The gold standard acts like a financial straitjacket. It restricts a nation's economic flexibility by limiting regulation of the money supply. Keynes called it a "barbarous relic." Most modern economists agree.
In recent months, however, returning the dollar – the keystone currency of the global economy – to a gold standard has become a cause célèbre for tea partyers and others disaffected by American government. They envision gold as a harsh disciplinarian, a schoolmarm menacing the Federal Reserve with a paddle. Binding the currency to the rare metal, they argue, would curtail spending, restore fiscal responsibility, and ward off inflation.

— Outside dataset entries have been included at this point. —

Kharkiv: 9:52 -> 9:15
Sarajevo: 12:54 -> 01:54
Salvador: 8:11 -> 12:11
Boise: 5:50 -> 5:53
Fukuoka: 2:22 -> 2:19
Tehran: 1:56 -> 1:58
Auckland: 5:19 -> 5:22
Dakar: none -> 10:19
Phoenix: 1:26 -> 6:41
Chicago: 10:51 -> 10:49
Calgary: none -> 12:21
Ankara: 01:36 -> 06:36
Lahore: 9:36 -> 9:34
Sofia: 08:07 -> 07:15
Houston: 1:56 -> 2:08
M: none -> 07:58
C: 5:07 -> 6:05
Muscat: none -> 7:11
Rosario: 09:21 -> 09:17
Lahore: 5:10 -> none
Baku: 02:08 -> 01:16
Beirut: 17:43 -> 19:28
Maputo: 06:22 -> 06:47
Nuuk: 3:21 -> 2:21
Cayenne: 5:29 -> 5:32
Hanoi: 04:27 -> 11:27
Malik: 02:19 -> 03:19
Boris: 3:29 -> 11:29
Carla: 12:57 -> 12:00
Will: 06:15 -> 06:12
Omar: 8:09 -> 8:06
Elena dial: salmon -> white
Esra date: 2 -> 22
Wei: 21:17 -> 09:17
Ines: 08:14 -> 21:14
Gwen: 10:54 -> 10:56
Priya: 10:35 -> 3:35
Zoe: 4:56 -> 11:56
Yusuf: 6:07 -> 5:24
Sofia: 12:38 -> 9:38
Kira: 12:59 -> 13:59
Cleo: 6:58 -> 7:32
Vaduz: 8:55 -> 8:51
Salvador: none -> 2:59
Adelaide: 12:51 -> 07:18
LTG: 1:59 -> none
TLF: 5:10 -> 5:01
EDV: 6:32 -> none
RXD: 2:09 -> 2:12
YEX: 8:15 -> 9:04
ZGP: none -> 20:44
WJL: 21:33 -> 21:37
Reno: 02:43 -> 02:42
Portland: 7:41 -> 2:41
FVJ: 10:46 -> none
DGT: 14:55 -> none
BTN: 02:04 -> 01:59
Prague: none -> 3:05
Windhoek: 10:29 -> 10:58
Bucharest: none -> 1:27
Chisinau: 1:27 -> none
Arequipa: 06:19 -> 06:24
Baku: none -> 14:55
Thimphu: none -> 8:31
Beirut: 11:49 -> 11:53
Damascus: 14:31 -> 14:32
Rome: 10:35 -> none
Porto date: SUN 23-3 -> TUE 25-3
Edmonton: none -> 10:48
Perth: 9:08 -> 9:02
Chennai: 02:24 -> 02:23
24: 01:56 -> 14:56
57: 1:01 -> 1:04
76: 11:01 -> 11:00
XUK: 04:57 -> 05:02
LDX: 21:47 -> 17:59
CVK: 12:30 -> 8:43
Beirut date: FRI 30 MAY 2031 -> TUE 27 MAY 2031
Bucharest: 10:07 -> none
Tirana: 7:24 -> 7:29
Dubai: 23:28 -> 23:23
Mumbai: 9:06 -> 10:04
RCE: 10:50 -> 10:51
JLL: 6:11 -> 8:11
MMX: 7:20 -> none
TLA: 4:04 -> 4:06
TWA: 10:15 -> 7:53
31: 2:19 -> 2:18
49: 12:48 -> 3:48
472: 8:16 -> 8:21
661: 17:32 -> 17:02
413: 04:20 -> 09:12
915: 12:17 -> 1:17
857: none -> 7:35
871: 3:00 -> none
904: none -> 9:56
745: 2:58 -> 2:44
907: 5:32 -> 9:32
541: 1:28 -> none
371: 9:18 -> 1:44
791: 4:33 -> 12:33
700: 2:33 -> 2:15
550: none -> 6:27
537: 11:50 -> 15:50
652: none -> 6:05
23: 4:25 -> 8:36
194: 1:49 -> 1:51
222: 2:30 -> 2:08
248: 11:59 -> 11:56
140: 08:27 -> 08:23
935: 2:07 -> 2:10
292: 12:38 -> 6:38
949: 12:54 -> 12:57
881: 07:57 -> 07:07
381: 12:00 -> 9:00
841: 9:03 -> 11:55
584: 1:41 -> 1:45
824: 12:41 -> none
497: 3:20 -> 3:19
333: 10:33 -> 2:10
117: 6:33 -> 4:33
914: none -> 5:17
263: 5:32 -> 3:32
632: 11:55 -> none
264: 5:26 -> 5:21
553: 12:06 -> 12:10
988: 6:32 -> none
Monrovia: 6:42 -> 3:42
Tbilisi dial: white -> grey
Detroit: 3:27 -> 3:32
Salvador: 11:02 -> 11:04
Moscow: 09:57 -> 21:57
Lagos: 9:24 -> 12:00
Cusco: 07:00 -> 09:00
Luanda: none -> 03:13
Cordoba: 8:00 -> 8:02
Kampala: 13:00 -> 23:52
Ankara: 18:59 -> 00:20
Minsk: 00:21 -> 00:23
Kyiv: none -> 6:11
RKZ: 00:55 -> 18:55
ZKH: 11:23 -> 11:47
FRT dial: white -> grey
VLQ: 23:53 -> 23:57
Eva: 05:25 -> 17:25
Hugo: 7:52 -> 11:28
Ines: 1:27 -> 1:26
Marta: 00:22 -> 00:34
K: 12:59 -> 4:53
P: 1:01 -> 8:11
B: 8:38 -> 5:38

In a gesture of support, legislators of more than a dozen states have pushed to make gold an alternative currency for a variety of transactions. In Utah, US-minted gold and silver coins became legal tender in May, though it's commonly understood that their market worth greatly outstrips their face value, which means no one will actually use them to buy anything. That seems almost fitting, since gold's value has always been more symbolic than tangible.
Though it's hard to picture gold as the future economic compass, the metal readily points to past lessons: When people lose faith in their fellows, they reinvest it in gold.
Back in California, Philip Mike Murphy was prepared for that new world order. Four weeks after the entrepreneur and former mine foreman from Tehachapi, Calif., brought to market his invention – the Mine-Tech Ultra Gold Processor, a dry washer that strains gold from dirt – he said he'd already sold two for $1,495 apiece and had at least a dozen potential customers lining up for more. Two of the battery-operated contraptions juddered and chugged beside his RV during the prospectors' outing, where he said five miners had approached him to buy. When asked why people like gold, Mr. Murphy paused. Then he said, "I don't know, to be honest.
"If I were around during the gold rush I'd probably be the storekeeper or the bar owner," he added. "Those guys made the money."